A porous honeycomb structure is widely used as a filter for capturing and removing the particulate substance contained in a particle-containing fluid such as diesel engine exhaust gas, or as a catalyst carrier for loading thereon a catalyst component which purifies the harmful substance present in an exhaust gas. Also, it is known to use refractory particles such as silicon carbide (SiC) particles, as a material constituting such a honeycomb structure.
As a specific technique related thereto, there is disclosed, in, for example, JP-A-6-182228, a porous silicon carbide-based catalyst carrier of honeycomb structure obtained by using, as a starting material, a silicon carbide powder having a given specific surface area and containing impurities, molding the powder into a desired shape, drying the molded material and firing it in a temperature range of 1,600 to 2,200° C.
There is also disclosed, in JP-A-10-310474, a SiC—Si composite ceramic material containing a given amount of Ca or a Ca compound and showing durability in a high-temperature alkali gas atmosphere.
In the sintering (necking) mechanism owing to a recrystallization reaction of silicon carbide powder per se, shown in the above-mentioned JP-A-6-182228, a silicon carbide component vaporizes from the surfaces of silicon carbide particles and condenses at the contact areas (necks) between the particles; as a result, the necks grow and a bonding structure is obtained. However, the vaporization of silicon carbide requires a very high firing temperature, which incurs a high cost, requires high-temperature firing of a material high in thermal expansion coefficient, and has invited a problem of reduced yield in firing process.

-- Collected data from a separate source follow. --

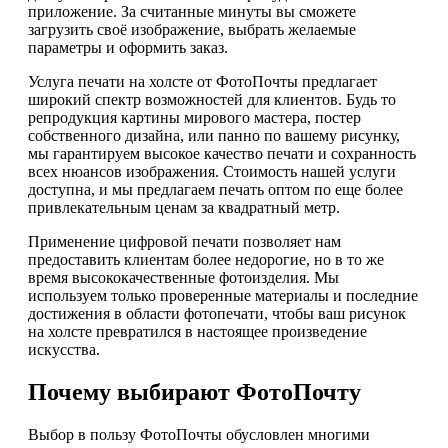
приложение. За считанные минуты вы сможете
загрузить своё изображение, выбрать желаемые
параметры и оформить заказ.
Услуга печати на холсте от ФотоПочты предлагает
широкий спектр возможностей для клиентов. Будь то
репродукция картины мирового мастера, постер
собственного дизайна, или панно по вашему рисунку,
мы гарантируем высокое качество печати и сохранность
всех нюансов изображения. Стоимость нашей услуги
доступна, и мы предлагаем печать оптом по еще более
привлекательным ценам за квадратный метр.
Применение цифровой печати позволяет нам
предоставить клиентам более недорогие, но в то же
время высококачественные фотоизделия. Мы
используем только проверенные материалы и последние
достижения в области фотопечати, чтобы ваш рисунок
на холсте превратился в настоящее произведение
искусства.
Почему выбирают ФотоПочту
Выбор в пользу ФотоПочты обусловлен многими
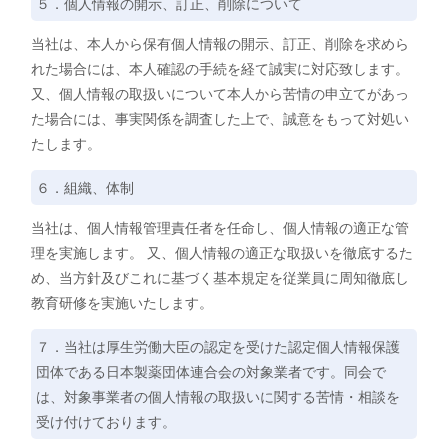
５．個人情報の開示、訂正、削除について
当社は、本人から保有個人情報の開示、訂正、削除を求めら
れた場合には、本人確認の手続を経て誠実に対応致します。
又、個人情報の取扱いについて本人から苦情の申立てがあっ
た場合には、事実関係を調査した上で、誠意をもって対処い
たします。
６．組織、体制
当社は、個人情報管理責任者を任命し、個人情報の適正な管
理を実施します。 又、個人情報の適正な取扱いを徹底するた
め、当方針及びこれに基づく基本規定を従業員に周知徹底し
教育研修を実施いたします。
７．当社は厚生労働大臣の認定を受けた認定個人情報保護
団体である日本製薬団体連合会の対象業者です。同会で
は、対象事業者の個人情報の取扱いに関する苦情・相談を
受け付けております。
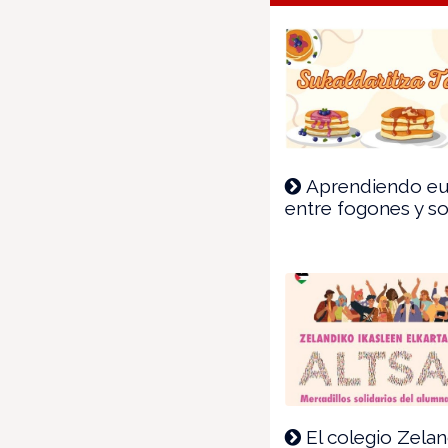
Aprendiendo eu
entre fogones y so
El colegio Zelan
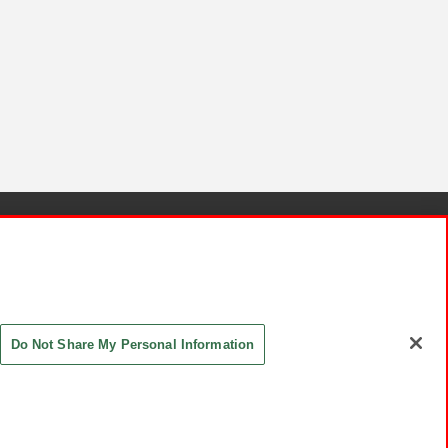
針と検証結果
お取引先さまとともに
お問い合わせ
Do Not Share My Personal Information
ASHIKI Co., Ltd. All Rights Reserved.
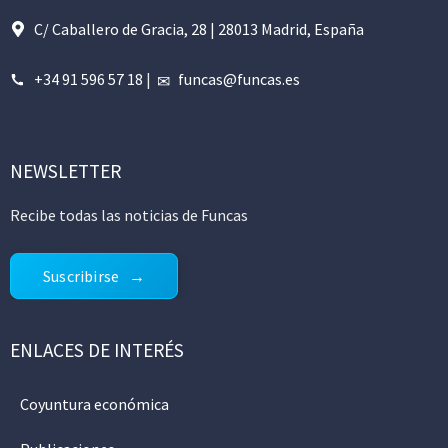
C/ Caballero de Gracia, 28 | 28013 Madrid, España
+34 91 596 57 18
|
funcas@funcas.es
NEWSLETTER
Recibe todas las noticias de Funcas
Suscribirse
ENLACES DE INTERÉS
Coyuntura económica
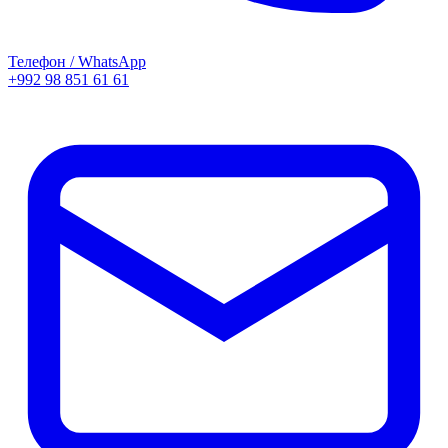
Телефон / WhatsApp
+992 98 851 61 61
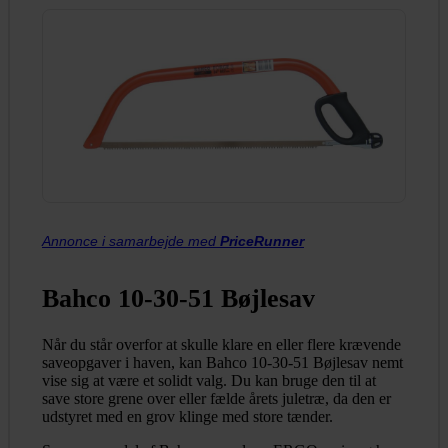
Annonce i samarbejde med
PriceRunner
Bahco 10-30-51 Bøjlesav
Når du står overfor at skulle klare en eller flere krævende
saveopgaver i haven, kan Bahco 10-30-51 Bøjlesav nemt
vise sig at være et solidt valg. Du kan bruge den til at
save store grene over eller fælde årets juletræ, da den er
udstyret med en grov klinge med store tænder.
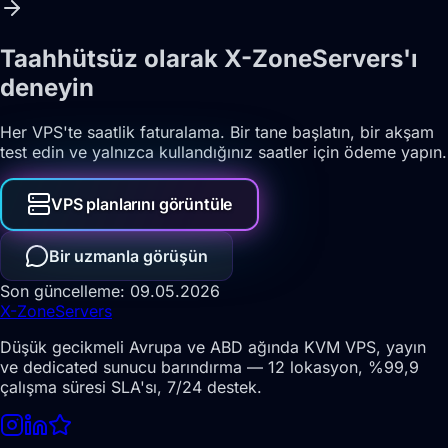
Taahhütsüz olarak X-ZoneServers'ı
deneyin
Her VPS'te saatlik faturalama. Bir tane başlatın, bir akşam
test edin ve yalnızca kullandığınız saatler için ödeme yapın.
VPS planlarını görüntüle
Bir uzmanla görüşün
Son güncelleme: 09.05.2026
X-Zone
Servers
Düşük gecikmeli Avrupa ve ABD ağında KVM VPS, yayın
ve dedicated sunucu barındırma — 12 lokasyon, %99,9
çalışma süresi SLA'sı, 7/24 destek.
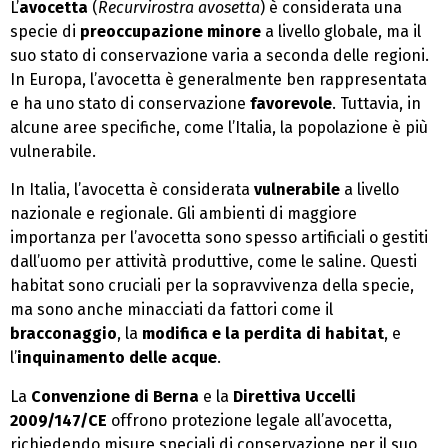
L’
avocetta
(
Recurvirostra avosetta
) è considerata una
specie di
preoccupazione minore
a livello globale, ma il
suo stato di conservazione varia a seconda delle regioni.
In Europa, l’avocetta è generalmente ben rappresentata
e ha uno stato di conservazione
favorevole
. Tuttavia, in
alcune aree specifiche, come l’Italia, la popolazione è più
vulnerabile.
In Italia, l’avocetta è considerata
vulnerabile
a livello
nazionale e regionale. Gli ambienti di maggiore
importanza per l’avocetta sono spesso artificiali o gestiti
dall’uomo per attività produttive, come le saline. Questi
habitat sono cruciali per la sopravvivenza della specie,
ma sono anche minacciati da fattori come il
bracconaggio
, la
modifica e la perdita di habitat
, e
l’
inquinamento delle acque
.
La
Convenzione di Berna
e la
Direttiva Uccelli
2009/147/CE
offrono protezione legale all’avocetta,
richiedendo misure speciali di conservazione per il suo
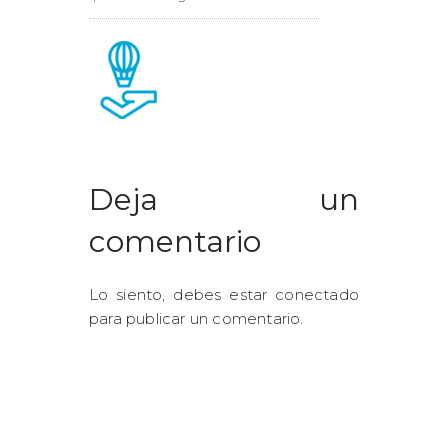
Deja un
comentario
Lo siento, debes estar
conectado
para publicar un comentario.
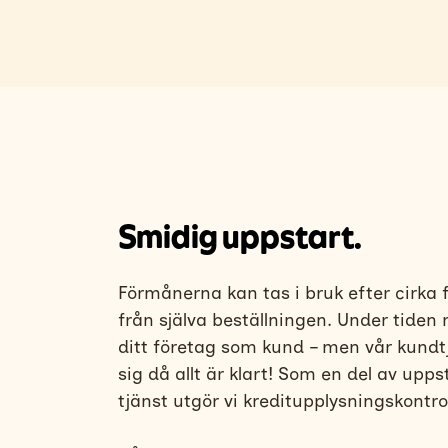
Smidig uppstart.
Förmånerna kan tas i bruk efter cirka
från själva beställningen. Under tiden 
ditt företag som kund – men vår kundt
sig då allt är klart!
Som en del av uppst
tjänst utgör vi kreditupplysningskontrol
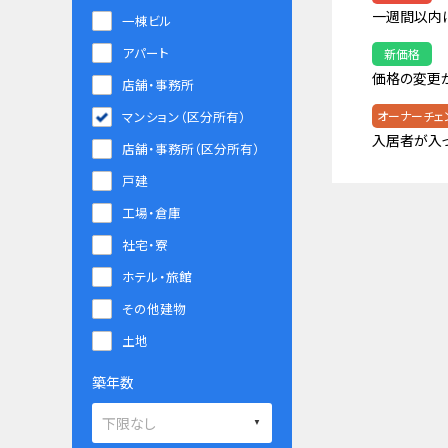
一週間以内
一棟ビル
アパート
新価格
価格の変更
店舗・事務所
マンション（区分所有）
オーナーチェ
入居者が入
店舗・事務所（区分所有）
戸建
工場・倉庫
社宅・寮
ホテル・旅館
その他建物
土地
築年数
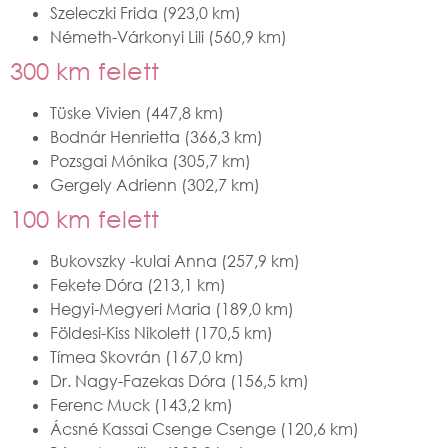
Szeleczki Frida (923,0 km)
Németh-Várkonyi Lili (560,9 km)
300 km felett
Tüske Vivien (447,8 km)
Bodnár Henrietta (366,3 km)
Pozsgai Mónika (305,7 km)
Gergely Adrienn (302,7 km)
100 km felett
Bukovszky -kulai Anna (257,9 km)
Fekete Dóra (213,1 km)
Hegyi-Megyeri Maria (189,0 km)
Földesi-Kiss Nikolett (170,5 km)
Tímea Skovrán (167,0 km)
Dr. Nagy-Fazekas Dóra (156,5 km)
Ferenc Muck (143,2 km)
Ácsné Kassai Csenge Csenge (120,6 km)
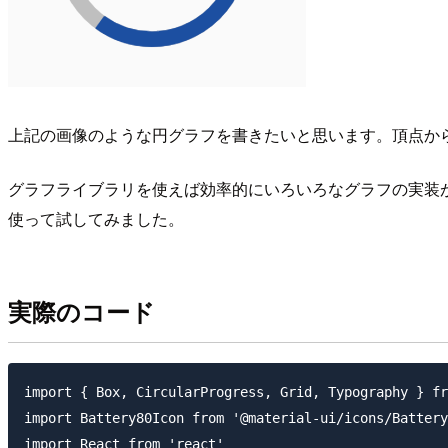
上記の画像のような円グラフを書きたいと思います。頂点か
グラフライブラリを使えば効率的にいろいろなグラフの実装ができ
使って試してみました。
実際のコード
import { Box, CircularProgress, Grid, Typography } fr
import Battery80Icon from '@material-ui/icons/Battery
import React from 'react'
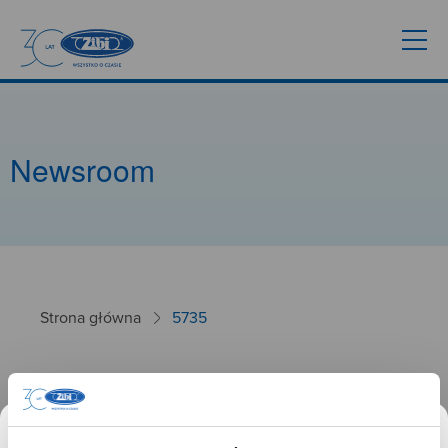
Newsroom
Strona główna
5735
5735
04.10.2024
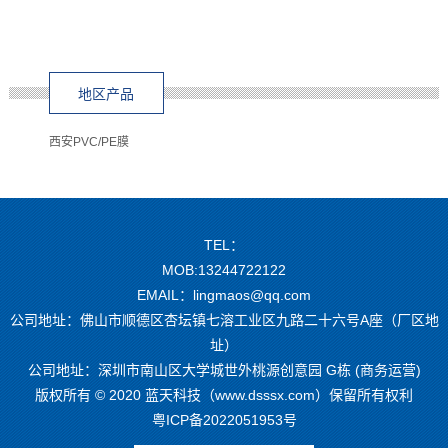
地区产品
西安PVC/PE膜
TEL：
MOB:13244722122
EMAIL：lingmaos@qq.com
公司地址：佛山市顺德区杏坛镇七溶工业区九路二十六号A座（厂区地
址）
公司地址：深圳市南山区大学城世外桃源创意园 G栋 (商务运营)
版权所有 © 2020 蓝天科技（www.dsssx.com）保留所有权利
粤ICP备2022051953号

Also in production of the SiC—Si composite ceramic material shown in JP-A-10-310474, firing at a high temperature of 1,800 to 2,000° is necessary. Further, this SiC—Si composite ceramic material is a dense material used mainly as a firing container such as crucible or the like, making it impossible to use the ceramic material as a material for porous filter.
In order to solve the above-mentioned problems, the present inventors disclosed, in Japanese Patent Application No. 2001-32699, a porous honeycomb structure containing, as an aggregate, refractory particles, particularly silicon carbide and metallic silicon, and a process for production thereof. In the patent application was disclosed a honeycomb structure which can be produced inexpensively at a relatively low firing temperature, which has a high thermal conductivity, and which is sufficiently porous and has a high specific surface area.
Even with the production process shown in Japanese Patent Application No. 2001-32699, however, a problem may arise. FIG. 4 is a schematic drawing explaining a contact state between silicon carbide particles and metallic silicon, in the fine structure of a conventional silicon carbide-based porous material, and indicates a state in which metallic silicon 2 is in contact with silicon carbide particles 1 and the surfaces of the two materials are each covered with? by an oxide film 3. Incidentally, the oxide film 3 referred to herein is SiO2 or the like. When firing is conducted according to the above process, the wettability between molten metallic silicon 2 and silicon carbide particles 1 may not be good and, in the resulting silicon carbide-based porous material, the contact angle θ between the oxide film 3 on silicon carbide particles 1 and the oxide film 3 on metallic silicon 2 is obtuse. That is, the silicon carbide-based porous material has such a structure as metallic silicon 2 is repelled by silicon carbide particles 1, and the contact area between the two materials may be small.
Thus, when the above-mentioned contact area is small, there may be expected to rise such problems that the strength of the silicon carbide-based porous material per se is reduced, and that the thermal conductivity of the product becomes lower since its path for thermal conduction is narrow.
Meanwhile, the pore diameter of the produced silicon carbide-based porous material depends upon the particle diameter of the silicon carbide particles used as an aggregate. That is, in order to obtain a silicon carbide-based porous material of large pore diameter, silicon carbide particles of larger particle diameter are used generally. Use of silicon carbide particles of large particle diameter may make molding difficult. Further, abrasion of molding die is striking in extrusion into a honeycomb shape or the like, which may invite problems of increased production cost, etc. That is, selection of particle diameter of silicon carbide particles in order to control the porosity of silicon carbide-based porous material and make large the pore diameter thereof has a restriction in technique and production cost.
The present invention has been completed in view of the above-mentioned problems of prior art, and aims at providing a silicon carbide-based porous material which can be produced at a low cost and which is high in porosity and thermal conductivity and is increased in strength, and a process for production thereof.